А одному жить не сахар…
Отчего выведенный в резерв резидент обзаводится семьей. Что упрощает натурализацию, позволяя легче вжиться в роль и общество. Находит себе какую-нибудь простую русскую одинокую, с такой же, как у него, трудной судьбой, женщину, недолго ухаживает за ней, предлагает руку, сердце и зарплату и переезжает к ней со своим невеликим скарбом.
И тут же устраивается на работу по «специальности», которую сам себе выбрал и нарисовал в трудовой книжке — ну там токарь или пекарь.

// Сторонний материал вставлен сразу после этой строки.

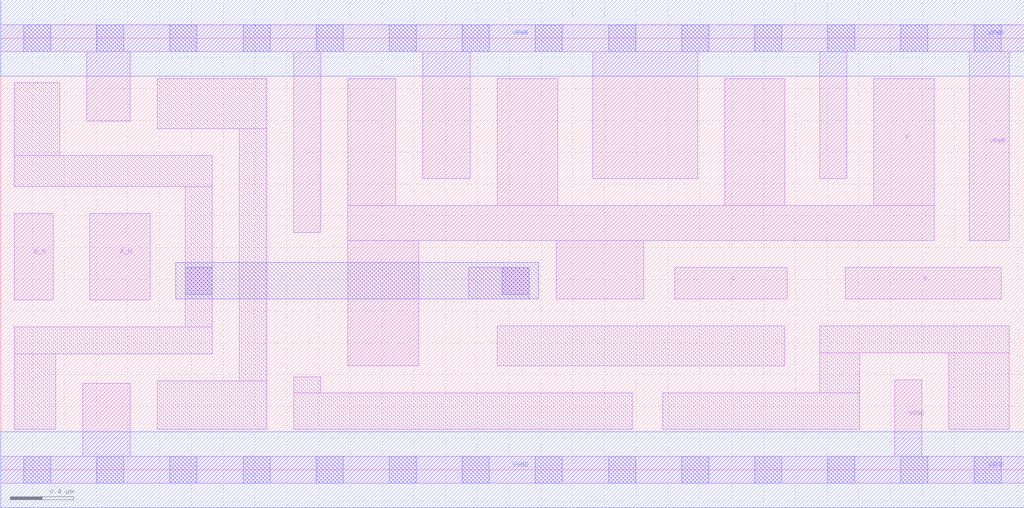
<source format=lef>
# Copyright 2020 The SkyWater PDK Authors
#
# Licensed under the Apache License, Version 2.0 (the "License");
# you may not use this file except in compliance with the License.
# You may obtain a copy of the License at
#
#     https://www.apache.org/licenses/LICENSE-2.0
#
# Unless required by applicable law or agreed to in writing, software
# distributed under the License is distributed on an "AS IS" BASIS,
# WITHOUT WARRANTIES OR CONDITIONS OF ANY KIND, either express or implied.
# See the License for the specific language governing permissions and
# limitations under the License.
#
# SPDX-License-Identifier: Apache-2.0

VERSION 5.7 ;
  NAMESCASESENSITIVE ON ;
  NOWIREEXTENSIONATPIN ON ;
  DIVIDERCHAR "/" ;
  BUSBITCHARS "[]" ;
UNITS
  DATABASE MICRONS 200 ;
END UNITS
PROPERTYDEFINITIONS
  MACRO maskLayoutSubType STRING ;
  MACRO prCellType STRING ;
  MACRO originalViewName STRING ;
END PROPERTYDEFINITIONS
MACRO sky130_fd_sc_hdll__nand4bb_2
  CLASS CORE ;
  FOREIGN sky130_fd_sc_hdll__nand4bb_2 ;
  ORIGIN  0.000000  0.000000 ;
  SIZE  6.440000 BY  2.720000 ;
  SYMMETRY X Y R90 ;
  SITE unithd ;
  PIN A_N
    ANTENNAGATEAREA  0.138600 ;
    DIRECTION INPUT ;
    USE SIGNAL ;
    PORT
      LAYER li1 ;
        RECT 0.560000 1.070000 0.940000 1.615000 ;
    END
  END A_N
  PIN B_N
    ANTENNAGATEAREA  0.138600 ;
    DIRECTION INPUT ;
    USE SIGNAL ;
    PORT
      LAYER li1 ;
        RECT 0.085000 1.070000 0.330000 1.615000 ;
    END
  END B_N
  PIN C
    ANTENNAGATEAREA  0.555000 ;
    DIRECTION INPUT ;
    USE SIGNAL ;
    PORT
      LAYER li1 ;
        RECT 4.240000 1.075000 4.950000 1.275000 ;
    END
  END C
  PIN D
    ANTENNAGATEAREA  0.555000 ;
    DIRECTION INPUT ;
    USE SIGNAL ;
    PORT
      LAYER li1 ;
        RECT 5.315000 1.075000 6.295000 1.275000 ;
    END
  END D
  PIN VGND
    ANTENNADIFFAREA  0.342400 ;
    DIRECTION INOUT ;
    USE SIGNAL ;
    PORT
      LAYER li1 ;
        RECT 0.000000 -0.085000 6.440000 0.085000 ;
        RECT 0.515000  0.085000 0.815000 0.545000 ;
        RECT 5.625000  0.085000 5.795000 0.565000 ;
      LAYER mcon ;
        RECT 0.145000 -0.085000 0.315000 0.085000 ;
        RECT 0.605000 -0.085000 0.775000 0.085000 ;
        RECT 1.065000 -0.085000 1.235000 0.085000 ;
        RECT 1.525000 -0.085000 1.695000 0.085000 ;
        RECT 1.985000 -0.085000 2.155000 0.085000 ;
        RECT 2.445000 -0.085000 2.615000 0.085000 ;
        RECT 2.905000 -0.085000 3.075000 0.085000 ;
        RECT 3.365000 -0.085000 3.535000 0.085000 ;
        RECT 3.825000 -0.085000 3.995000 0.085000 ;
        RECT 4.285000 -0.085000 4.455000 0.085000 ;
        RECT 4.745000 -0.085000 4.915000 0.085000 ;
        RECT 5.205000 -0.085000 5.375000 0.085000 ;
        RECT 5.665000 -0.085000 5.835000 0.085000 ;
        RECT 6.125000 -0.085000 6.295000 0.085000 ;
      LAYER met1 ;
        RECT 0.000000 -0.240000 6.440000 0.240000 ;
    END
  END VGND
  PIN VPWR
    ANTENNADIFFAREA  2.021800 ;
    DIRECTION INOUT ;
    USE SIGNAL ;
    PORT
      LAYER li1 ;
        RECT 0.000000 2.635000 6.440000 2.805000 ;
        RECT 0.540000 2.195000 0.815000 2.635000 ;
        RECT 1.845000 1.495000 2.015000 2.635000 ;
        RECT 2.655000 1.835000 2.955000 2.635000 ;
        RECT 3.725000 1.835000 4.385000 2.635000 ;
        RECT 5.155000 1.835000 5.325000 2.635000 ;
        RECT 6.095000 1.445000 6.345000 2.635000 ;
      LAYER mcon ;
        RECT 0.145000 2.635000 0.315000 2.805000 ;
        RECT 0.605000 2.635000 0.775000 2.805000 ;
        RECT 1.065000 2.635000 1.235000 2.805000 ;
        RECT 1.525000 2.635000 1.695000 2.805000 ;
        RECT 1.985000 2.635000 2.155000 2.805000 ;
        RECT 2.445000 2.635000 2.615000 2.805000 ;
        RECT 2.905000 2.635000 3.075000 2.805000 ;
        RECT 3.365000 2.635000 3.535000 2.805000 ;
        RECT 3.825000 2.635000 3.995000 2.805000 ;
        RECT 4.285000 2.635000 4.455000 2.805000 ;
        RECT 4.745000 2.635000 4.915000 2.805000 ;
        RECT 5.205000 2.635000 5.375000 2.805000 ;
        RECT 5.665000 2.635000 5.835000 2.805000 ;
        RECT 6.125000 2.635000 6.295000 2.805000 ;
      LAYER met1 ;
        RECT 0.000000 2.480000 6.440000 2.960000 ;
    END
  END VPWR
  PIN Y
    ANTENNADIFFAREA  1.368000 ;
    DIRECTION OUTPUT ;
    USE SIGNAL ;
    PORT
      LAYER li1 ;
        RECT 2.185000 0.655000 2.630000 1.445000 ;
        RECT 2.185000 1.445000 5.875000 1.665000 ;
        RECT 2.185000 1.665000 2.485000 2.465000 ;
        RECT 3.125000 1.665000 3.505000 2.465000 ;
        RECT 3.495000 1.075000 4.045000 1.445000 ;
        RECT 4.555000 1.665000 4.935000 2.465000 ;
        RECT 5.495000 1.665000 5.875000 2.465000 ;
    END
  END Y
  OBS
    LAYER li1 ;
      RECT 0.085000 0.255000 0.345000 0.730000 ;
      RECT 0.085000 0.730000 1.330000 0.900000 ;
      RECT 0.085000 1.785000 1.330000 1.980000 ;
      RECT 0.085000 1.980000 0.370000 2.440000 ;
      RECT 0.985000 0.255000 1.675000 0.560000 ;
      RECT 0.985000 2.150000 1.675000 2.465000 ;
      RECT 1.160000 0.900000 1.330000 1.785000 ;
      RECT 1.500000 0.560000 1.675000 2.150000 ;
      RECT 1.845000 0.255000 3.975000 0.485000 ;
      RECT 1.845000 0.485000 2.015000 0.585000 ;
      RECT 2.945000 1.075000 3.325000 1.275000 ;
      RECT 3.125000 0.655000 4.935000 0.905000 ;
      RECT 4.165000 0.255000 5.405000 0.485000 ;
      RECT 5.155000 0.485000 5.405000 0.735000 ;
      RECT 5.155000 0.735000 6.345000 0.905000 ;
      RECT 5.965000 0.255000 6.345000 0.735000 ;
    LAYER mcon ;
      RECT 1.160000 1.105000 1.330000 1.275000 ;
      RECT 3.155000 1.105000 3.325000 1.275000 ;
    LAYER met1 ;
      RECT 1.100000 1.075000 3.385000 1.305000 ;
  END
  PROPERTY maskLayoutSubType "abstract" ;
  PROPERTY prCellType "standard" ;
  PROPERTY originalViewName "layout" ;
END sky130_fd_sc_hdll__nand4bb_2

</source>
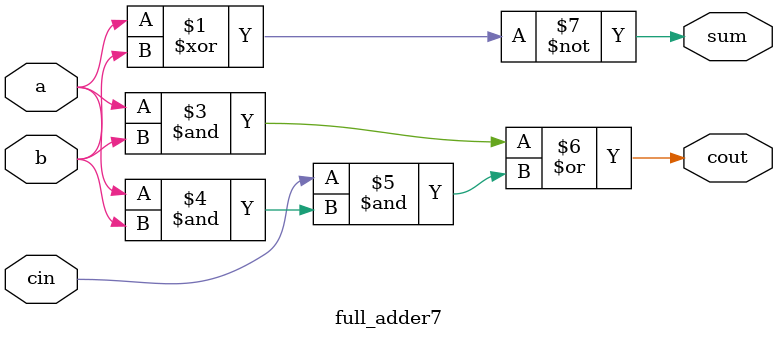
<source format=v>
module full_adder7(a,b,cin,sum,cout);
input a,b,cin;
output sum,cout;
assign sum = a^b^1'b1;
assign cout = a&b|cin&(a&b); 
// initial begin
//     $display("The incorrect adder with xor1 having in2/1");
// end   
endmodule
</source>
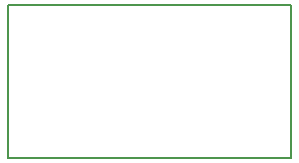
<source format=gbr>
G04 (created by PCBNEW (2013-04-21 BZR 4107)-testing) date Thursday, 06 June 2013 15:24:26*
%MOIN*%
G04 Gerber Fmt 3.4, Leading zero omitted, Abs format*
%FSLAX34Y34*%
G01*
G70*
G90*
G04 APERTURE LIST*
%ADD10C,0*%
%ADD11C,0.00590551*%
G04 APERTURE END LIST*
G54D10*
G54D11*
X55118Y-28740D02*
X64566Y-28740D01*
X64566Y-33858D02*
X55118Y-33858D01*
X64566Y-28740D02*
X64566Y-33858D01*
X55118Y-33858D02*
X55118Y-28740D01*
M02*

</source>
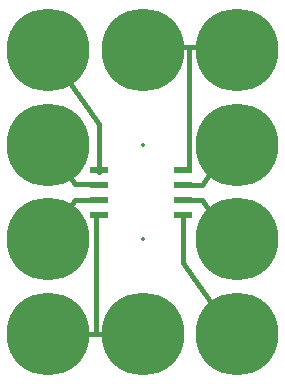
<source format=gtl>
%TF.GenerationSoftware,KiCad,Pcbnew,4.0.5-e0-6337~49~ubuntu16.04.1*%
%TF.CreationDate,2017-04-21T13:15:15-07:00*%
%TF.ProjectId,3x4-ATtiny85-8SOIC-Breakout,3378342D415474696E7938352D38534F,1.0*%
%TF.FileFunction,Copper,L1,Top,Signal*%
%FSLAX46Y46*%
G04 Gerber Fmt 4.6, Leading zero omitted, Abs format (unit mm)*
G04 Created by KiCad (PCBNEW 4.0.5-e0-6337~49~ubuntu16.04.1) date Fri Apr 21 13:15:15 2017*
%MOMM*%
%LPD*%
G01*
G04 APERTURE LIST*
%ADD10C,0.350000*%
%ADD11C,0.406400*%
%ADD12C,7.000000*%
%ADD13R,1.550000X0.600000*%
%ADD14C,0.350000*%
G04 APERTURE END LIST*
D10*
D11*
X9501600Y-52508420D02*
X7469600Y-52508420D01*
X9501600Y-51428920D02*
X9501600Y-47364920D01*
X5183600Y-65144920D02*
X13183600Y-65144920D01*
X13183600Y-40894920D02*
X21183600Y-40894920D01*
X17121600Y-51174920D02*
X17121600Y-41014920D01*
X9501600Y-47364920D02*
X5183600Y-41268920D01*
X7469600Y-52508420D02*
X5183600Y-49206420D01*
X16169100Y-53841920D02*
X18201100Y-53841920D01*
X18201100Y-53841920D02*
X20487100Y-57143920D01*
X7469600Y-53841920D02*
X9501600Y-53841920D01*
X5120100Y-57207420D02*
X7469600Y-53841920D01*
X20550600Y-49183753D02*
X18181899Y-52571920D01*
X18201100Y-52571920D02*
X16169100Y-52571920D01*
X16613600Y-59175920D02*
X20931600Y-65271920D01*
X16613600Y-55111920D02*
X16613600Y-59175920D01*
X9247600Y-65144920D02*
X9247600Y-54984920D01*
D12*
X5183600Y-65144920D03*
X5183600Y-49144920D03*
X5183600Y-57144920D03*
X13183600Y-65144920D03*
X5183600Y-41144920D03*
X21183600Y-49144920D03*
X21183600Y-65144920D03*
X21183600Y-57144920D03*
X21183600Y-41144920D03*
X13183600Y-41144920D03*
D13*
X9507600Y-51301920D03*
X9507600Y-52571920D03*
X9507600Y-53841920D03*
X9507600Y-55111920D03*
X16607600Y-55111920D03*
X16607600Y-53841920D03*
X16607600Y-52571920D03*
X16607600Y-51301920D03*
D14*
X5183600Y-65144920D03*
X13183600Y-49144920D03*
X5183600Y-49144920D03*
X5183600Y-57144920D03*
X13183600Y-57144920D03*
X13183600Y-65144920D03*
X5183600Y-41144920D03*
X21183600Y-49144920D03*
X21183600Y-65144920D03*
X21183600Y-57144920D03*
X21183600Y-41144920D03*
X13183600Y-41144920D03*
M02*

</source>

И, вливаясь в трудовой коллектив, работает ни шатко ни валко — в передовики не лезет, но и от других не отстает, держась крепким середнячком. Пьет, но знает меру, сквернословит, но не больше остальных, ворует, но по чуть-чуть, дебоширит, но в рамочках закона, помня, что крайности опасны тем, что привлекают к себе внимание.